Winterbourne visits Mrs. Miller, hoping to make her see reason about Daisy’s behavior. Mrs. Miller seems to regard Daisy and Giovanelli as engaged, though she says Daisy denies it. Winterbourne gives up on the idea of trying to place Mrs. Miller on her guard. Meanwhile, he continues to obsess about Daisy’s character. He wonders if her defiance comes from the knowledge that she is innocent, or if she actually belongs to the reckless class of women whose reputations don’t need to be worried over. He wonders if her lack of regard for convention is a national or a personal trait. Not understanding Daisy or her motivations makes him angry and uneasy.

Analysis

As Daisy’s friendship with Giovanelli intensifies, particularly after Mrs. Walker’s party, Winterbourne is in the unpleasant position of having to wonder about the exact nature of the relationship between Daisy and Giovanelli. Winterbourne has many theories, but he never confronts the possibility that he himself has feelings for Daisy.

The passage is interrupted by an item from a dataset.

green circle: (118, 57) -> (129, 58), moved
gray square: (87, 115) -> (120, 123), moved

He always couches his interest in her relationship with Giovanelli in terms of concern for her reputation. Nevertheless, there seems to be evidence to suggest that Daisy is more interested in Winterbourne than she is in Giovanelli. Besides her praise of Giovanelli’s voice and musicianship, she pays no attention to his performance at Mrs. Walker’s party. Instead, she sits away from the piano, talking to Winterbourne. She is also strangely offended when Winterbourne suggests that Daisy’s flirting with Giovanelli might be acceptable if she and Giovanelli were serious about each other. Even stranger, to Winterbourne, is the swiftness with which she seems to forget her displeasure with him. Daisy’s behavior is always inscrutable, but discounting the possibility that she has feelings for Winterbourne is as impossible as labeling her either purely innocent or a tramp.

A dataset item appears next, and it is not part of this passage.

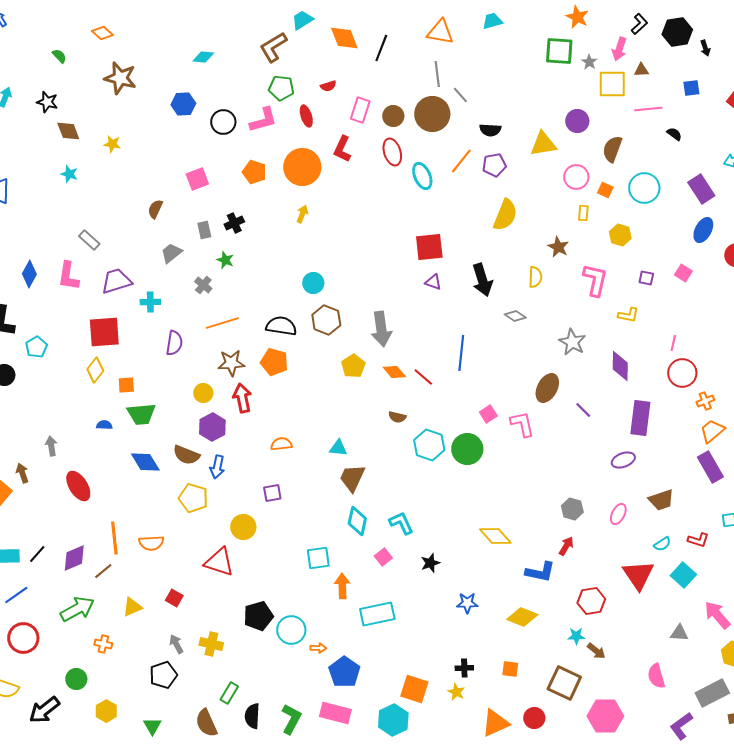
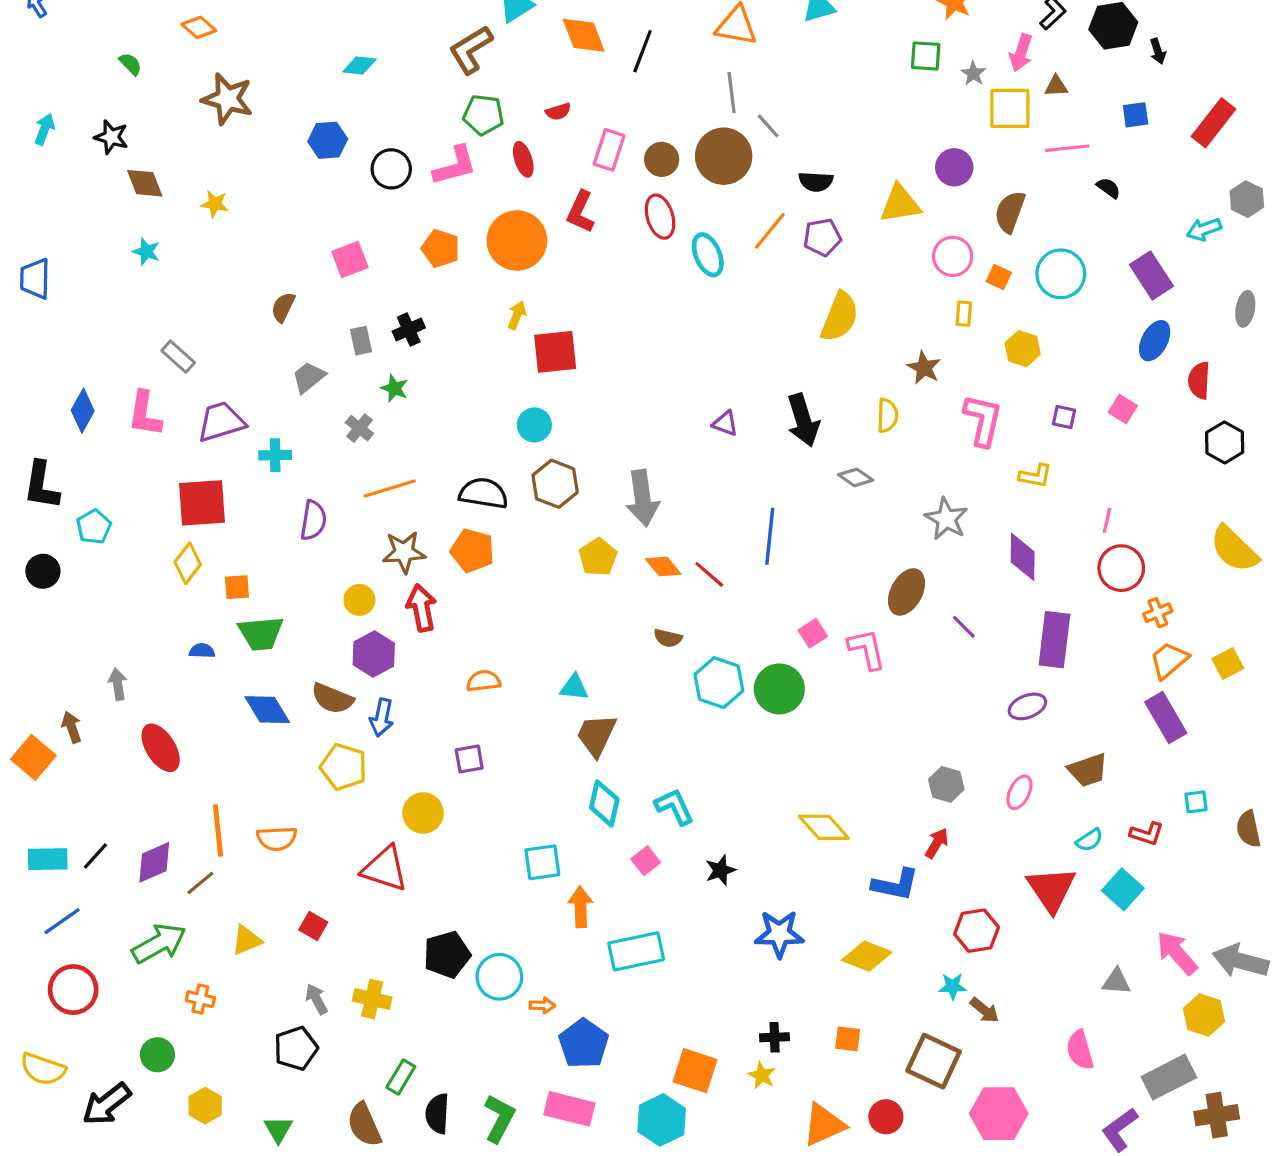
green square: (559, 51) -> (926, 56), size x0.7
red square: (429, 247) -> (555, 352), moved
blue star: (467, 603) -> (779, 934), size x1.4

Throughout Chapter 4, Winterbourne faces tableaux that imply a closeness between Daisy and Giovanelli from which he is or feels physically excluded. His response to these situations is always preeminently moralistic or avuncular. However, Daisy’s “improprieties” in Rome are not all that different from the impropriety she committed at Vevey with Winterbourne. She did, after all, go with him to the castle at Chillon unchaperoned, much as she goes around Rome with Giovanelli. In Vevey, Winterbourne was more charmed and titillated by her behavior than scandalized, and once her attentions are focused elsewhere, his harsh judgments may be rooted in his own unconscious jealousy and disappointment that he is no longer the object of Daisy’s affections. He may be channeling these uncomfortable feelings into overabundant concern for Daisy’s character and reputation.

The scene in which Winterbourne and his aunt encounter Daisy and Giovanelli at St. Peter’s clearly shows how the scandal-hungry gossips in Rome operate. Elsewhere, we hear about Daisy’s effect on the American community, but here we get to see it in action because Winterbourne does. Winterbourne exhibits one of his finest moments here, as he turns from the circle of gossipmongers around his aunt, watches Daisy get into a carriage, and feels pity for her. He pities her not so much because he thinks she is past the point of no return but “because it was painful to hear so much that was pretty and undefended and natural assigned to a vulgar place among the categories of disorder.” In other words, he hates to hear Daisy wrongly or too harshly accused.